*ASSIGNED TASK 1*.
In the passage on Japanese material culture, how often are the shrines at Ise Grand Shrine rebuilt?
*ASSIGNED TASK 2*.
Output the part of the passage on Japanese material culture between "However material culture" and "by sheer luck.", inclusive.
*ASSIGNED TASK 3*.
Pick up the passage on Japanese material culture after its last sentence and keep writing it.

However material culture in the West and in Japan was licentiously left to its selfindulgence until its preservation was actively planned according to modern cultural principles. When we think about war or fire in the past, the survival of material culture is indeed merely coincidental. We can’t say that only select and good quality pieces were left in a historical manner. The finest sculpture of Praxiteles in Greece might still lie deep in the mediterranean sea. But the fate suffered in the past by the Japanese formative arts that depended on woods and papers were much more thorough than this. The cultural assets that were lost in the Onin war were countless and the temples and shrines in Kyoto that survived this war survived by sheer luck.
Probably, the relationship to such materials is one of the reason why the adherence to material culture is comparatively thin in Japan and why the transfer to cultural forms with premise disappearance is characteristic. In this theory, the destruction of the original results in not just the absolute destruction of the original but also a decisive value difference between the original and the copy never occurs. We can see this in the simple example found in the rebuilding of the shrine (Shikinen sengu) in Ise Grand Shrine. (Shikinen Sengu takes place periodically at Ise Grand Shrine. Two primary buildings,Naiku(KotaiJingu) and Geku(ToyoukeDaijingu) and the other 14 adjacent shrines attached to this shrine are rebuilt and refurbished together with the deities every 20 years. At the same time Hoden gai heiden, Torii, Mikaki, and Mikedono etc. total 65 buildings and other treasures, artifacts and the Uji bridge are also refurbished or rebuilt. ) The Shikinen Sengu was begun in the reign of Empress Jito about 1300 years ago but the newly built Ise Grand Shrine becomes the original. The previous “original” entrust its life to the new “original” and dies down and then the copy becomes the original. Comparable to the burden of the Classical Period of Greek sculpture that we can only see them today through the copies of the Roman Period, the culture concept of the Shikinen Sengu in Ise Grand Shrine is much more unique. Like “Honkadori” (Elaborate adaptation from a famous poem. Mention later.) and others in the art of Tanka poetry, this kind of culture concept still occupies a deep part of our heart today.

*DATA EXTRACT*.
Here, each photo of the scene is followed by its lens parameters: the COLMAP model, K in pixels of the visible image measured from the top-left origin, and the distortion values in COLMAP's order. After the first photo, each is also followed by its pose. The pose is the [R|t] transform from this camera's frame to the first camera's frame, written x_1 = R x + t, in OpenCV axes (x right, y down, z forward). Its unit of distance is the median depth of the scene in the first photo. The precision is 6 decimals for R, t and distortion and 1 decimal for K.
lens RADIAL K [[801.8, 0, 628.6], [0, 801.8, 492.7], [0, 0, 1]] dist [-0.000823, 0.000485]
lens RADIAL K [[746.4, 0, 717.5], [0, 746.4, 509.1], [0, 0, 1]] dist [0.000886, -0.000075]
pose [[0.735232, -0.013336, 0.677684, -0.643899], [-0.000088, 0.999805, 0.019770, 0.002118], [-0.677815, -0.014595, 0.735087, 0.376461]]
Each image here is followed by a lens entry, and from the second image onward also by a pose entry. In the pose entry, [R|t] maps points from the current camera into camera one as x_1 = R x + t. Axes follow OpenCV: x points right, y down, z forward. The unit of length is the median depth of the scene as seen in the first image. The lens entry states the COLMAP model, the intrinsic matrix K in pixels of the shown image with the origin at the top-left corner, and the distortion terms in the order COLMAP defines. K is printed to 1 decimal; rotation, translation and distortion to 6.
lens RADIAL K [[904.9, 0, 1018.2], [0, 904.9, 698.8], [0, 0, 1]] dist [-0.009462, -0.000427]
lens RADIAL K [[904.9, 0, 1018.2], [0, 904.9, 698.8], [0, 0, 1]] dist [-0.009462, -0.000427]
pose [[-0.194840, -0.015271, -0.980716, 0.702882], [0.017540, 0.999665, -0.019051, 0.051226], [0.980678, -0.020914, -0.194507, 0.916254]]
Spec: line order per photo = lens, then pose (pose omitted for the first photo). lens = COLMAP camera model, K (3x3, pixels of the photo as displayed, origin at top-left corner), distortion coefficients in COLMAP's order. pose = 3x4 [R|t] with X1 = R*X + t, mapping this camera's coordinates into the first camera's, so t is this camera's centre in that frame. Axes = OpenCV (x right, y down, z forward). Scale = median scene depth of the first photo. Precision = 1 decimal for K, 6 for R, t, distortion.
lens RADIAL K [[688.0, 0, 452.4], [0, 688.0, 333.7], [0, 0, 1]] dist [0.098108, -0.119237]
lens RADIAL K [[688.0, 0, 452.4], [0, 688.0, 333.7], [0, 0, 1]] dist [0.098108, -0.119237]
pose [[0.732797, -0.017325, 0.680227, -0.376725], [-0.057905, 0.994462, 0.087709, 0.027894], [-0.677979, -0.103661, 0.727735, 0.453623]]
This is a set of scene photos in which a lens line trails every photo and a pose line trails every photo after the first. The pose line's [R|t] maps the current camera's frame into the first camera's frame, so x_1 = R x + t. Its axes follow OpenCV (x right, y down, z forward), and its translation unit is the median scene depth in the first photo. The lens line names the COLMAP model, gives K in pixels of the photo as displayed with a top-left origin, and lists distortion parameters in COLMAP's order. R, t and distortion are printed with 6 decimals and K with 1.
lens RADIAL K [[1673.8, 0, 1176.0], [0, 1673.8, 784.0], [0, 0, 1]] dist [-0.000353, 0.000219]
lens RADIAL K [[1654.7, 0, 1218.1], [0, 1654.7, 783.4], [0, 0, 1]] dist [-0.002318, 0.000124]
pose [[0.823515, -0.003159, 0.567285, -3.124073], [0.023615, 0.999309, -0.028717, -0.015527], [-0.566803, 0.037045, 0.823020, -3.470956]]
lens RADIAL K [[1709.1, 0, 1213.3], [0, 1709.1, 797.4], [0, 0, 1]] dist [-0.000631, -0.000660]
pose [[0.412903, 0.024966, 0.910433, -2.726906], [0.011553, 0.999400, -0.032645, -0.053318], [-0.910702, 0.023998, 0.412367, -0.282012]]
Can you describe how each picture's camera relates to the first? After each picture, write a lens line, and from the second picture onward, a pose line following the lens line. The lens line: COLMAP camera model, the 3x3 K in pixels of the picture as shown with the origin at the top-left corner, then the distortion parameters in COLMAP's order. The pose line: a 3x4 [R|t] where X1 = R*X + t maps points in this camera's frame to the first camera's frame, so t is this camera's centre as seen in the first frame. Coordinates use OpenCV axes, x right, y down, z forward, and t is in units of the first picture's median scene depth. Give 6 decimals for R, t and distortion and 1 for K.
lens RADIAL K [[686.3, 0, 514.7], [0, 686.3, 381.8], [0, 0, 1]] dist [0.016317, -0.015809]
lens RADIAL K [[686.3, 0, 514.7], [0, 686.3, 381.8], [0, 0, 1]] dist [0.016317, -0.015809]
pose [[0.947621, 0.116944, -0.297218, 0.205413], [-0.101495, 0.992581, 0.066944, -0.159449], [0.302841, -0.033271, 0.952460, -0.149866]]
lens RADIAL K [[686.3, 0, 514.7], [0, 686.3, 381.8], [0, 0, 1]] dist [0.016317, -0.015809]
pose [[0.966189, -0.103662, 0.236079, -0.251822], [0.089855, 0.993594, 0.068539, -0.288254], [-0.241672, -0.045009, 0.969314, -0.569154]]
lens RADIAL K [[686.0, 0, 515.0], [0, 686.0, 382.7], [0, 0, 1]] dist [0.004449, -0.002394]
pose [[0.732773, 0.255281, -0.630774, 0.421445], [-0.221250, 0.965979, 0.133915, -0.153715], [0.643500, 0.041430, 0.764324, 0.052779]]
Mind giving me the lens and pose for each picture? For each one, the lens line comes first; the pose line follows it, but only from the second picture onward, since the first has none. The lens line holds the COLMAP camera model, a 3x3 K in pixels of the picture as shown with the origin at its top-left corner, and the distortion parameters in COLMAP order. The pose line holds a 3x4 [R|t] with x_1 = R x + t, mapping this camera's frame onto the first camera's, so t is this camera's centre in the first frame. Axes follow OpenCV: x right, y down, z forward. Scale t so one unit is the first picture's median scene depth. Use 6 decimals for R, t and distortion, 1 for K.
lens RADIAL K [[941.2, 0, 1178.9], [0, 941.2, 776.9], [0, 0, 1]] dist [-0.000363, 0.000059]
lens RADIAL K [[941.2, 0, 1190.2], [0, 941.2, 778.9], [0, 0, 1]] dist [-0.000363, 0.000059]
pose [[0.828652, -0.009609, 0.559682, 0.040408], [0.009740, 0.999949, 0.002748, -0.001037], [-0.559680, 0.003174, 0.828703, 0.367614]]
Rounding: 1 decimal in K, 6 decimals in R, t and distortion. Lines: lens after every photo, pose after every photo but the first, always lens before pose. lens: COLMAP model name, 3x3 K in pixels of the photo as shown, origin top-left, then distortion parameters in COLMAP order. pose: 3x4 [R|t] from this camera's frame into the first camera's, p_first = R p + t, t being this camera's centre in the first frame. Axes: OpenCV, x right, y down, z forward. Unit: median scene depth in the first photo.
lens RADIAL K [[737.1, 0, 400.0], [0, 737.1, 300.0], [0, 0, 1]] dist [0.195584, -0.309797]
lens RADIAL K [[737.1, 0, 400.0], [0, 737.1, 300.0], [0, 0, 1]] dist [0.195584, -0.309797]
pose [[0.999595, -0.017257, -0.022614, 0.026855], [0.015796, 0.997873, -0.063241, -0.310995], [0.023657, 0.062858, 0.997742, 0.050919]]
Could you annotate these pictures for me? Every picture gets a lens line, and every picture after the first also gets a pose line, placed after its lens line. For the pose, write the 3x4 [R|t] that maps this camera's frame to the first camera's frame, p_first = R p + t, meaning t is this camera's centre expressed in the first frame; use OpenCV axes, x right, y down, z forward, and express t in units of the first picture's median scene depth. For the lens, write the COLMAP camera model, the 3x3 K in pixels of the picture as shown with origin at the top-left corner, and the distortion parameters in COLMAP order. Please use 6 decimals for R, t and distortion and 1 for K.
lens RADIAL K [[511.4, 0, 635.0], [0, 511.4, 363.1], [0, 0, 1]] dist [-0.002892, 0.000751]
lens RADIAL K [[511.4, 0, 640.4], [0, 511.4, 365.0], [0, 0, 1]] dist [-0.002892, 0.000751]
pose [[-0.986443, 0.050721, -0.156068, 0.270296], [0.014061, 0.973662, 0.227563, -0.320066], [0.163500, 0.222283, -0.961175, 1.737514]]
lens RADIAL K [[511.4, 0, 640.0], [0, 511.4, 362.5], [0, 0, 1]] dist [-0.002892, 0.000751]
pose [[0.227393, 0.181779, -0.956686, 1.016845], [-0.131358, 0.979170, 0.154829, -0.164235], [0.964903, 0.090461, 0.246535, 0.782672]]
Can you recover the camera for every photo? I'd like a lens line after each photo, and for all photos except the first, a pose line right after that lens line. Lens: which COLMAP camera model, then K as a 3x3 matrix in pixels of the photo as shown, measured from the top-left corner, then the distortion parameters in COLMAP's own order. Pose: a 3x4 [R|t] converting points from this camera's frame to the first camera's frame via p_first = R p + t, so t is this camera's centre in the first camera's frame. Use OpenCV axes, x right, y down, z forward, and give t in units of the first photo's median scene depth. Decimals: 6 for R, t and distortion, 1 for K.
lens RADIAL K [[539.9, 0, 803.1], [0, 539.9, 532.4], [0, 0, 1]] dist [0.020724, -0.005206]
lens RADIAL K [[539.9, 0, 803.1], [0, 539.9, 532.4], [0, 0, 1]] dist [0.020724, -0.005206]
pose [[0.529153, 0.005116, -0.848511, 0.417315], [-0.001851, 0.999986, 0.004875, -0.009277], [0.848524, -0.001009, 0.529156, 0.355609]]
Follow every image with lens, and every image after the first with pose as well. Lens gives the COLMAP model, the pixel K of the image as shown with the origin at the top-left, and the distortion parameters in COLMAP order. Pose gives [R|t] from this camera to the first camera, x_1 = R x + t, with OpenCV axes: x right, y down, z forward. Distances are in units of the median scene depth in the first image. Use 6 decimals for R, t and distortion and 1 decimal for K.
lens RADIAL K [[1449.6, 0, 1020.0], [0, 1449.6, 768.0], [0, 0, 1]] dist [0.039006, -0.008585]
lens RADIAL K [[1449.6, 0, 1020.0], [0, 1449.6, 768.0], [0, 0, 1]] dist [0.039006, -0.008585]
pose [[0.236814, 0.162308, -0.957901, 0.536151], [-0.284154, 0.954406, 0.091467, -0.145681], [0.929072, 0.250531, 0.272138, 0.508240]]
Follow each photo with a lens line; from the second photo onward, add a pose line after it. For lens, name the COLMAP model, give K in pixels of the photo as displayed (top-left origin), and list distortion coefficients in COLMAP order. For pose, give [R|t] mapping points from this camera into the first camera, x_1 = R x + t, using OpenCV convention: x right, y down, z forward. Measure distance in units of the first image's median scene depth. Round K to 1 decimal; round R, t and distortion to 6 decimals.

*TASK RESULT 1*.
Every 20 years.

*TASK RESULT 2*.
However material culture in the West and in Japan was licentiously left to its selfindulgence until its preservation was actively planned according to modern cultural principles. When we think about war or fire in the past, the survival of material culture is indeed merely coincidental. We can’t say that only select and good quality pieces were left in a historical manner. The finest sculpture of Praxiteles in Greece might still lie deep in the mediterranean sea. But the fate suffered in the past by the Japanese formative arts that depended on woods and papers were much more thorough than this. The cultural assets that were lost in the Onin war were countless and the temples and shrines in Kyoto that survived this war survived by sheer luck.

*TASK RESULT 3*.
With a peculiar national character, history, geographical location and climate in Japan, the national traits in the culture is remarkable. The traditional patterns that Japanese entertainment such as Noh and Kabuki is a clue for the transmission to its successors who are also stimulated by the clue itself. Formality constantly arousing freedom is a feature of the Japanese performing arts. Since early 20th century’s naturalism, Japanese modern novel which seems at first sight the most unfettered genre made several times more effort for the literary style than the ideology even though it was unintentional.
Japanese writer Yukio Mishima says that the essence of culture is not found in either materials or in the spirit of a nation. Although it is the consequence of materials, it is “a form” which may be metaphorically described as a crystal through which we can see the spirit of a nation. No matter how much the crystal becomes opaque, it still holds enough transparency to see them. Therefore it includes not only material culture but also the deeds of the people and the pattern of those deeds.